▶ **TEXT EXCERPT**
Indexing your Models

Basic Indexing

Everything to set up the indices for your models goes in files in app/indices. The files themselves can be named however you like, but I generally opt for model_name_index.rb. At the very least, the file name should not be the same as your model’s file name. Here’s an example of what goes in the file:

ThinkingSphinx::Index.define :article, :with => :active_record do
  indexes subject, :sortable => true
  indexes content
  indexes author.name, :as => :author, :sortable => true

  has author_id, created_at, updated_at
end

You’ll notice the first argument is the model name downcased and as a symbol, and we are specifying the processor - :active_record - to use SQL-backed indices. Everything inside the block is just like previous versions of Thinking Sphinx, if you’re familiar with that (and if not, keep reading).

An equivalent index definition if you want to use real-time indices would be:

ThinkingSphinx::Index.define :article, :with => :real_time do
  indexes subject, :sortable => true
  indexes content
  indexes author.name, :as => :author, :sortable => true

  has author_id,  :type => :integer
  has created_at, :type => :timestamp
  has updated_at, :type => :timestamp
end

You’ll also want to add a real-time callback to your model.

When you’re defining indices for namespaced models, use a lowercase string with /’s for namespacing as the model reference:

# For a model named Blog::Article:
ThinkingSphinx::Index.define 'blog/article', :with => :active_record

Thinking Sphinx v1/v2

Note: Index definitions for Thinking Sphinx versions before 3.0.0 went in the model files instead, inside a define_index call.

Don't forget to place this block below your associations and any accepts_nested_attributes_for calls, otherwise any references to them for fields and attributes will not work.

class Article < ActiveRecord::Base
  # ...

  define_index do
    indexes subject, :sortable => true
    indexes content
    indexes author(:name), :as => :author, :sortable => true

    has author_id, created_at, updated_at
  end

  # ...
end

Real-time Indices vs SQL-backed Indices

Thinking Sphinx allows for definitions of both real-time indices and SQL-backed indices. (In previous versions, only SQL-backed indices were available.)

▶ **DATA RECORDS**
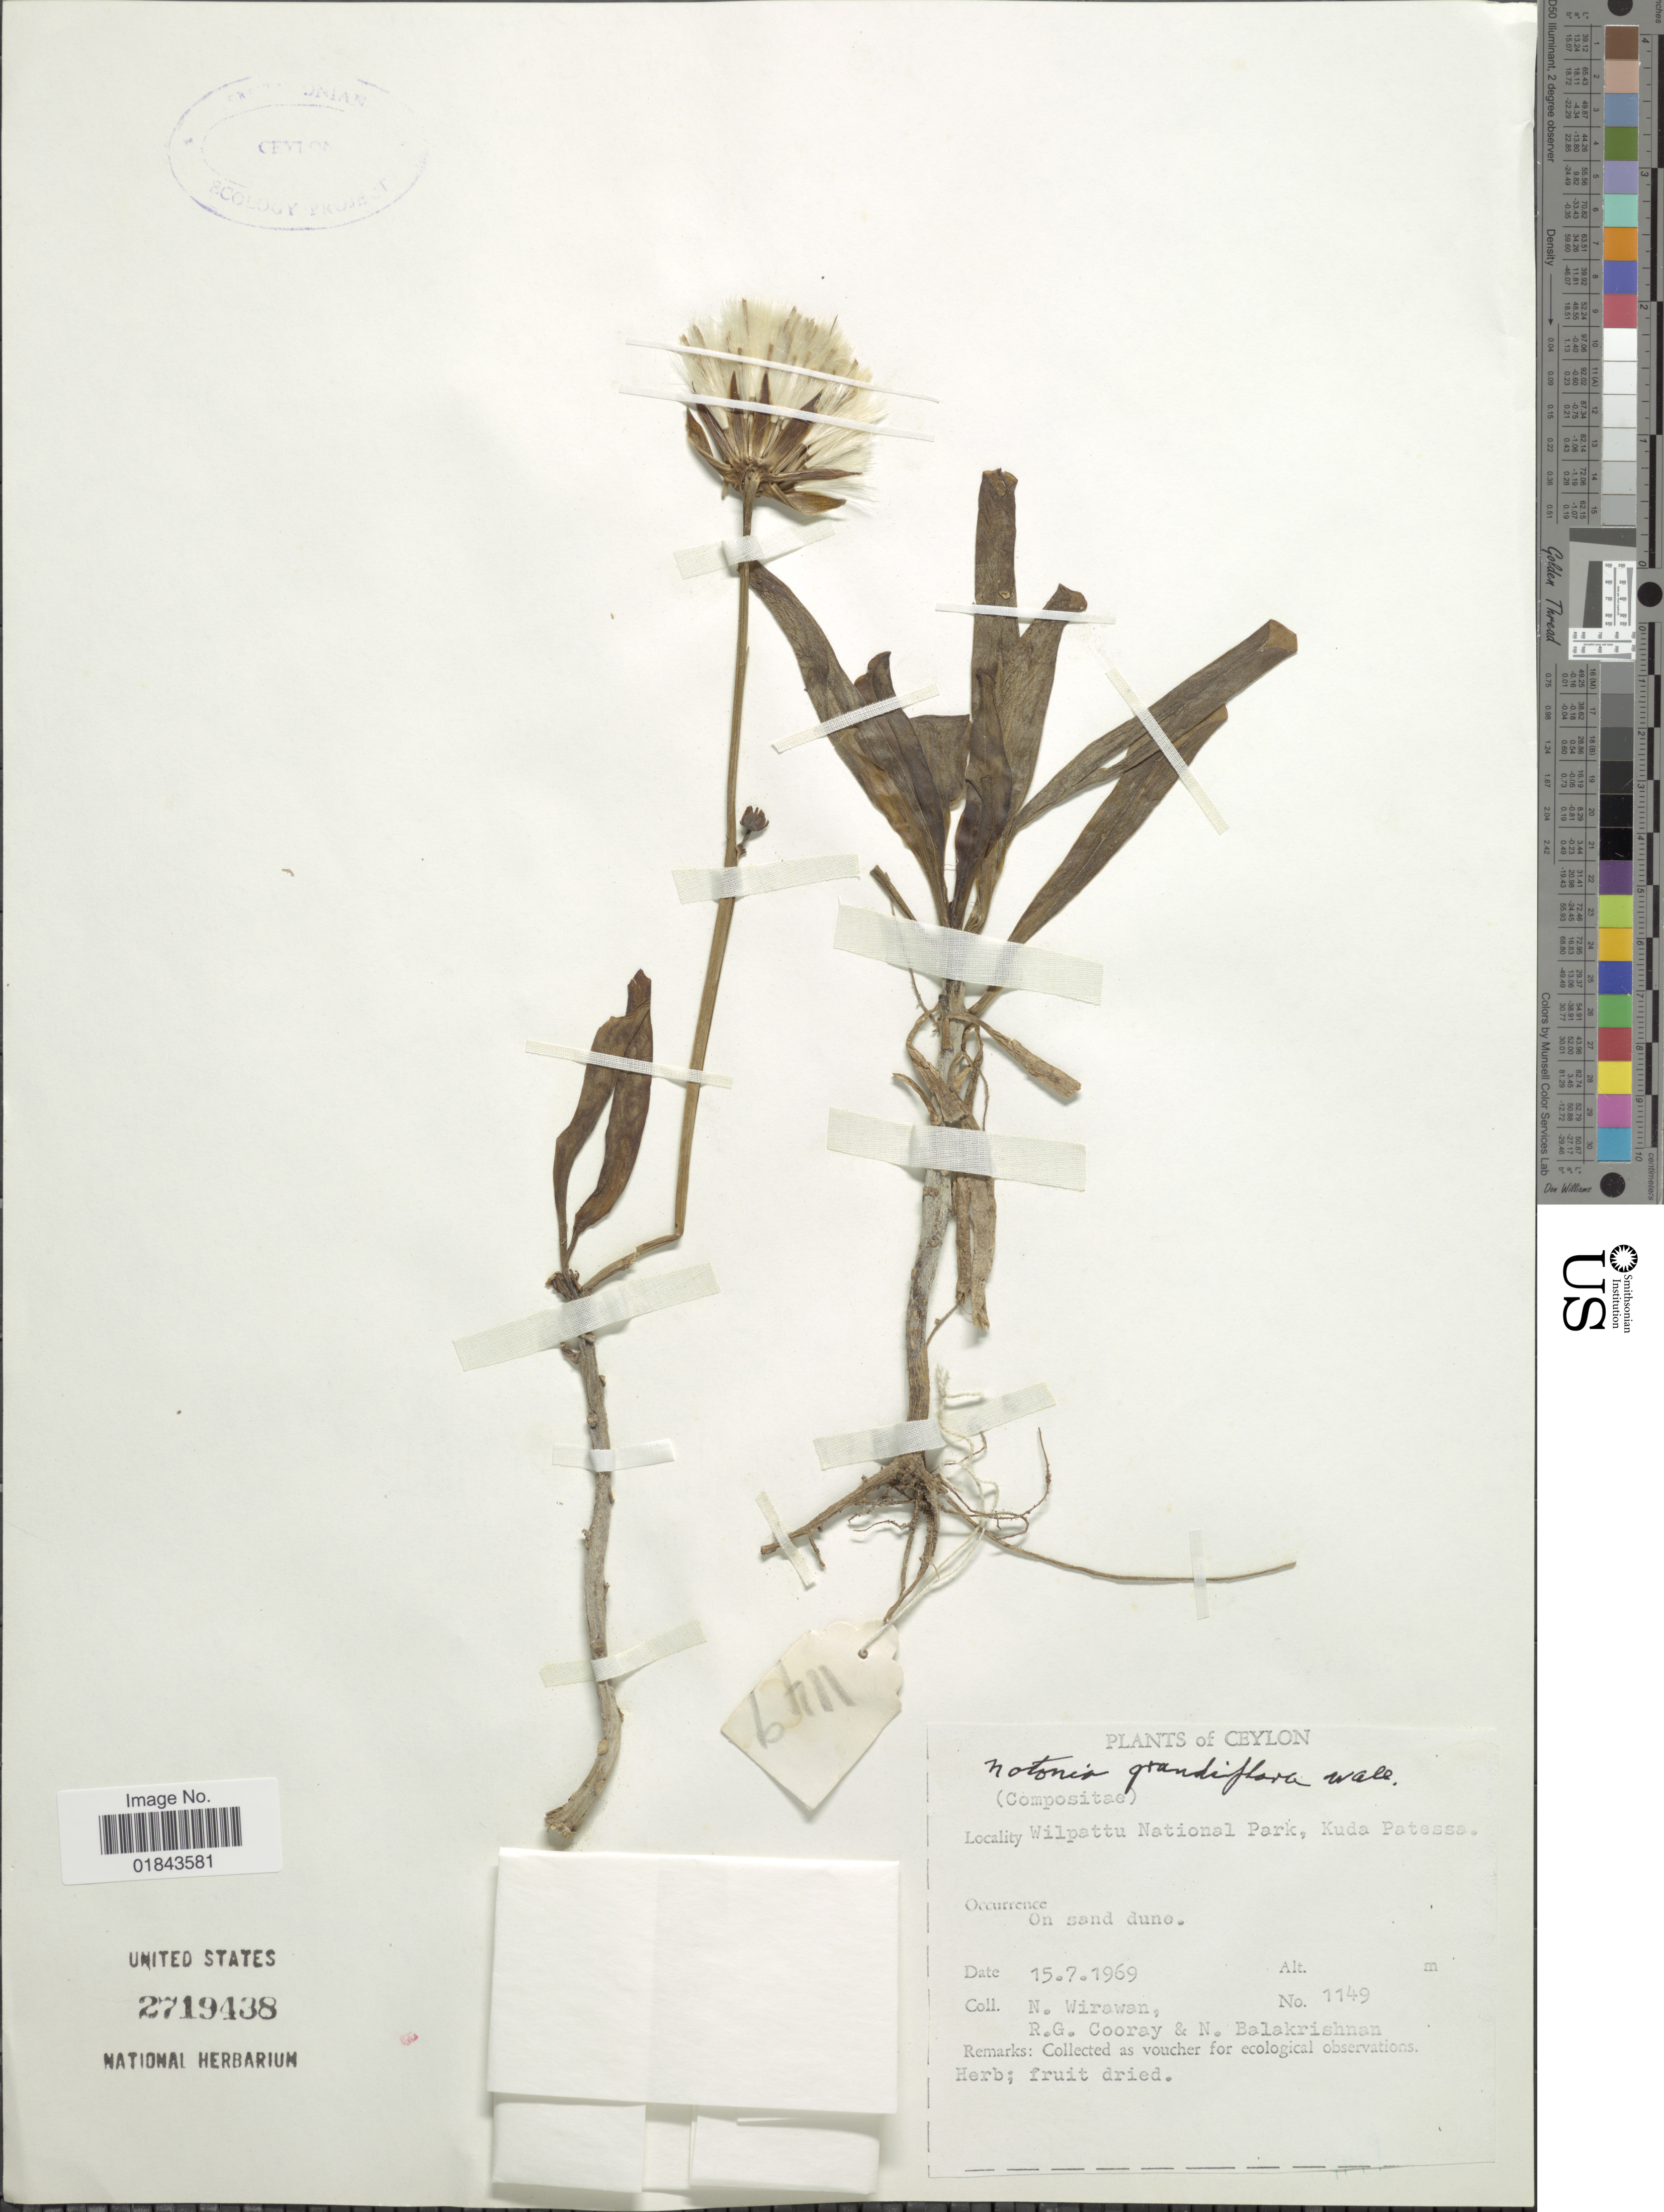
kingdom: Plantae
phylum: Tracheophyta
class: Magnoliopsida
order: Asterales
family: Asteraceae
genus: Notonia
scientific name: Notonia grandiflora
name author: DC.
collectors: N. Wirawan, R. Cooray & N. Balakrishnan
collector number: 1149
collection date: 1969-07-15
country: Sri Lanka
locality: Ceylon, Wilpattu National Park, Kuda Patessa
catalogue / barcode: US 2719438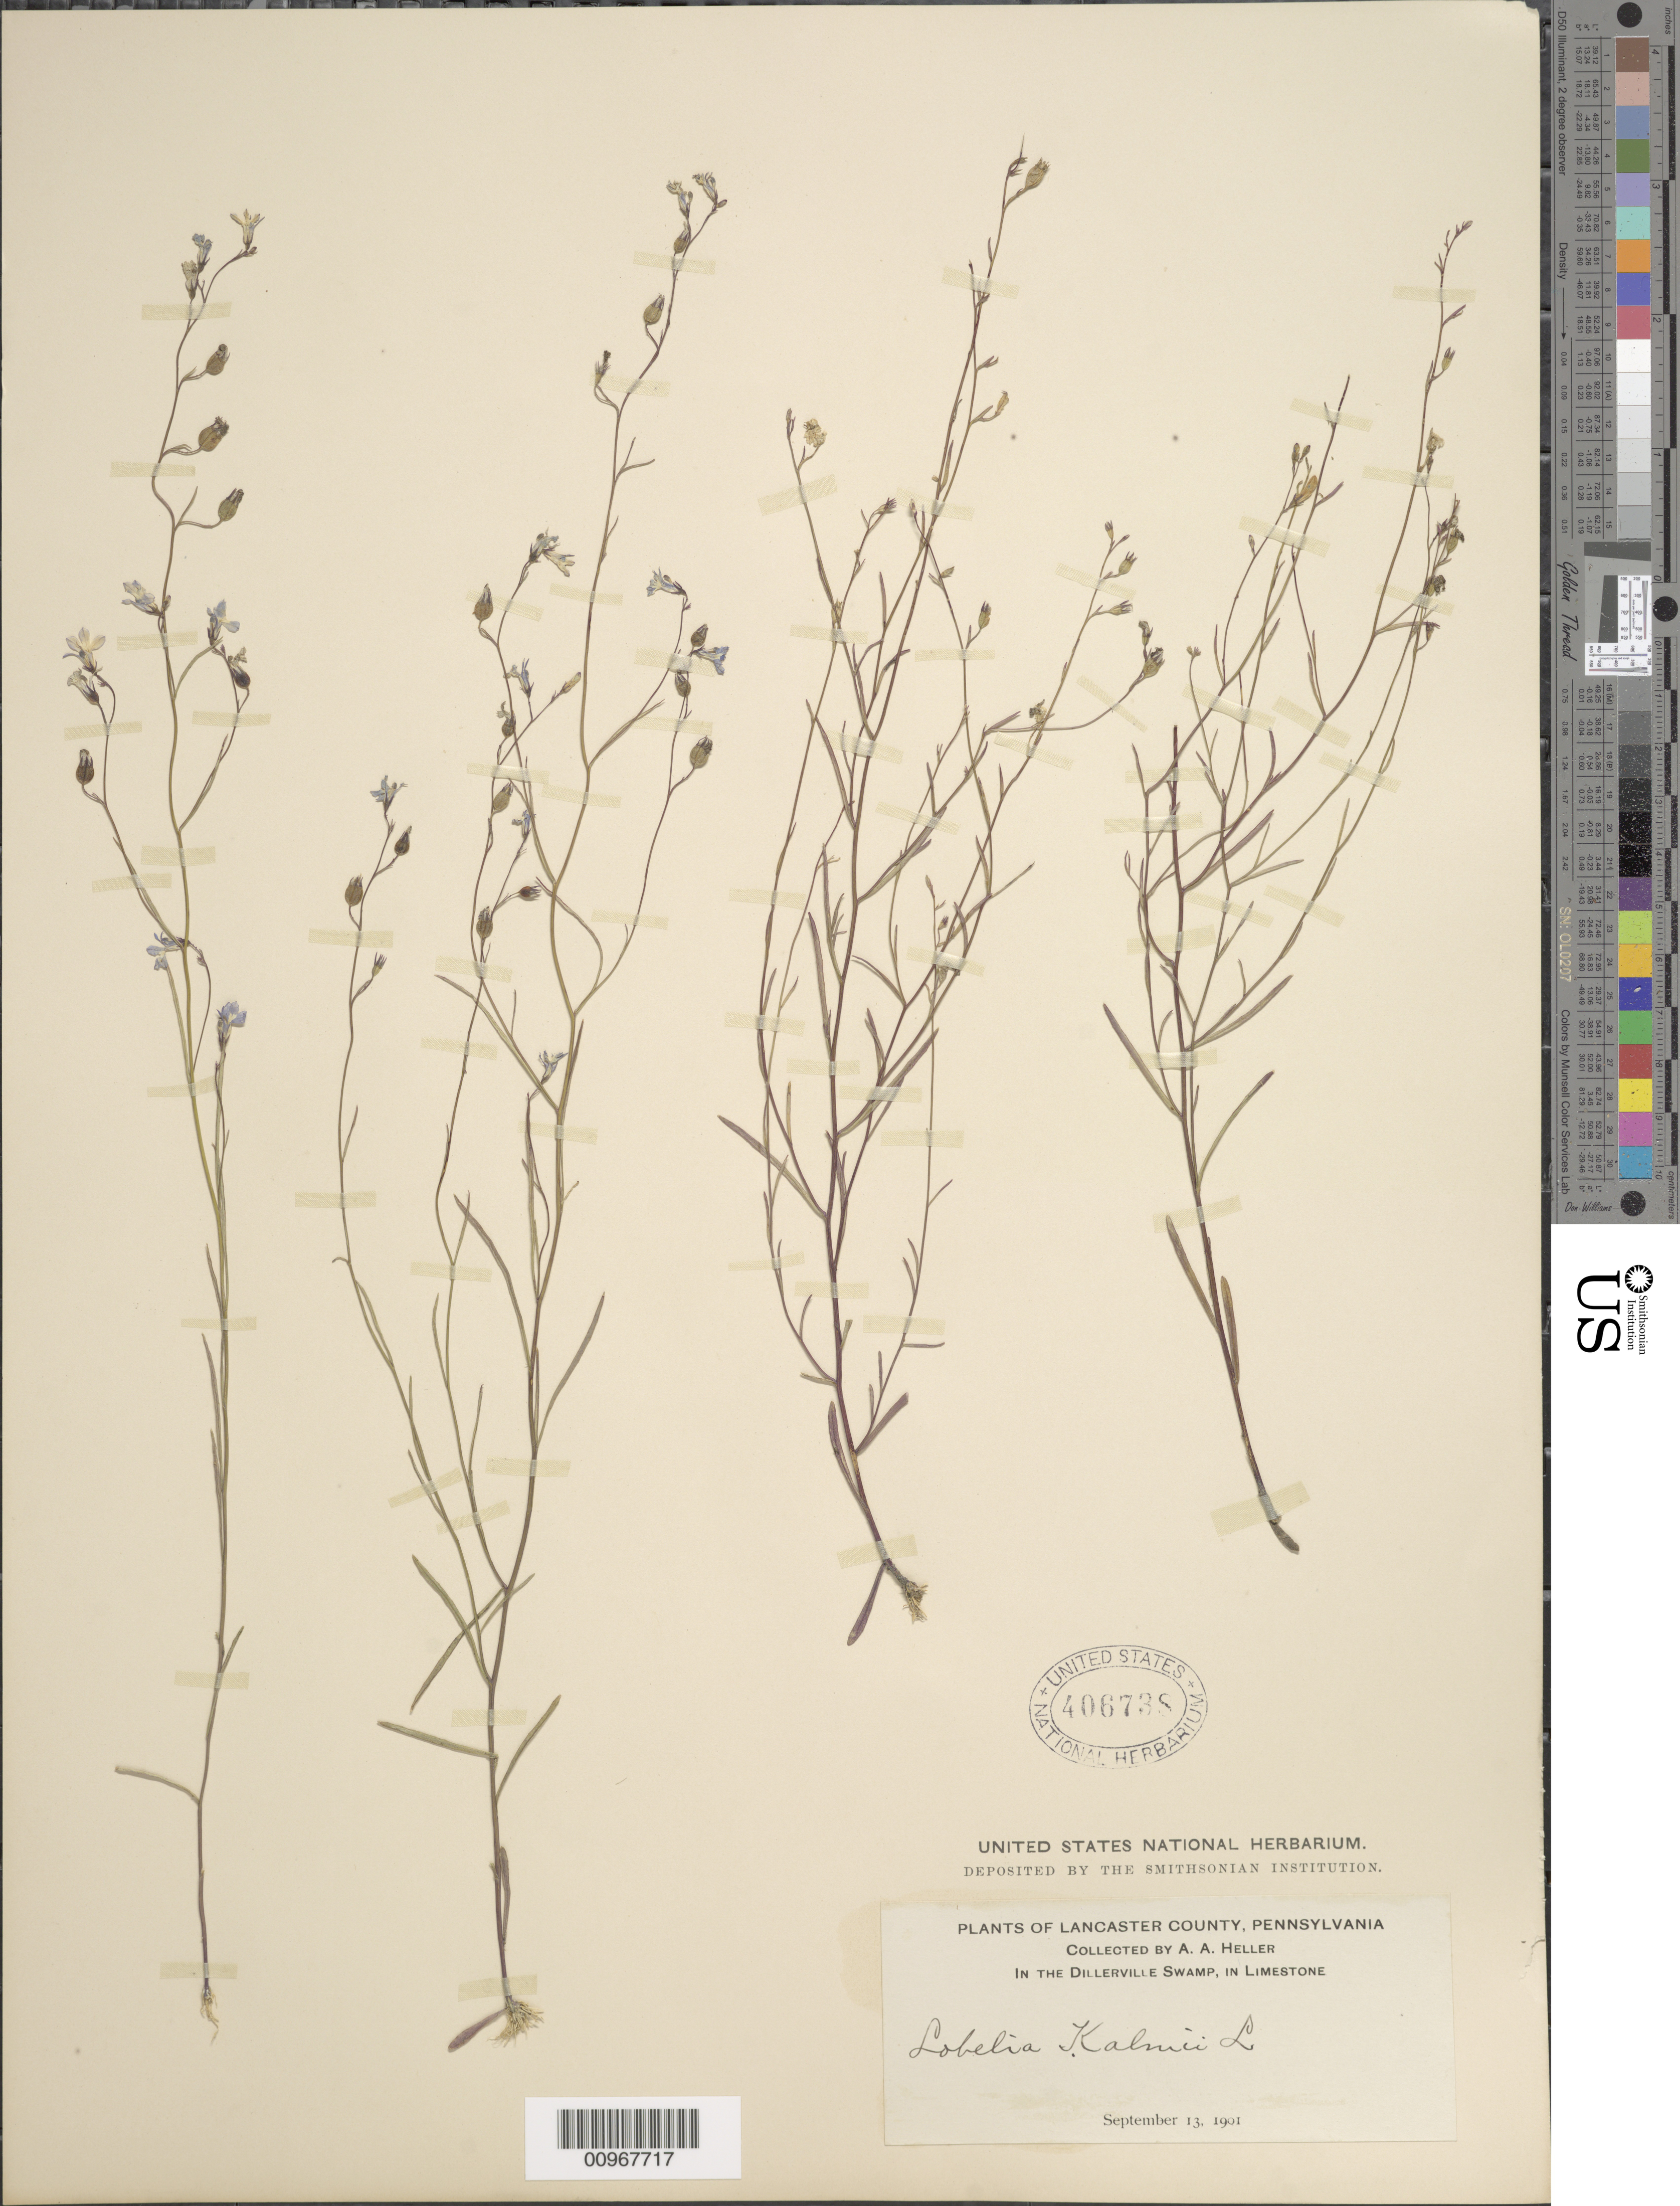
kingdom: Plantae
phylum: Tracheophyta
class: Magnoliopsida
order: Asterales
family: Campanulaceae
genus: Lobelia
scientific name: Lobelia kalmii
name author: L.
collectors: A. A. Heller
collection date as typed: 13 Sep 1901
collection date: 1901-09-13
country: United States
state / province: Pennsylvania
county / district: Lancaster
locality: Dillerville Swamp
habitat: limestone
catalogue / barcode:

▶ **AIM**
From the guide to indexing models above, pull out the passage that opens with the words containing "define_index do" and closes with "indices were available.)", copying it word for word.

▶ **FULL RESPONSE**
define_index do
    indexes subject, :sortable => true
    indexes content
    indexes author(:name), :as => :author, :sortable => true

    has author_id, created_at, updated_at
  end

  # ...
end

Real-time Indices vs SQL-backed Indices

Thinking Sphinx allows for definitions of both real-time indices and SQL-backed indices. (In previous versions, only SQL-backed indices were available.)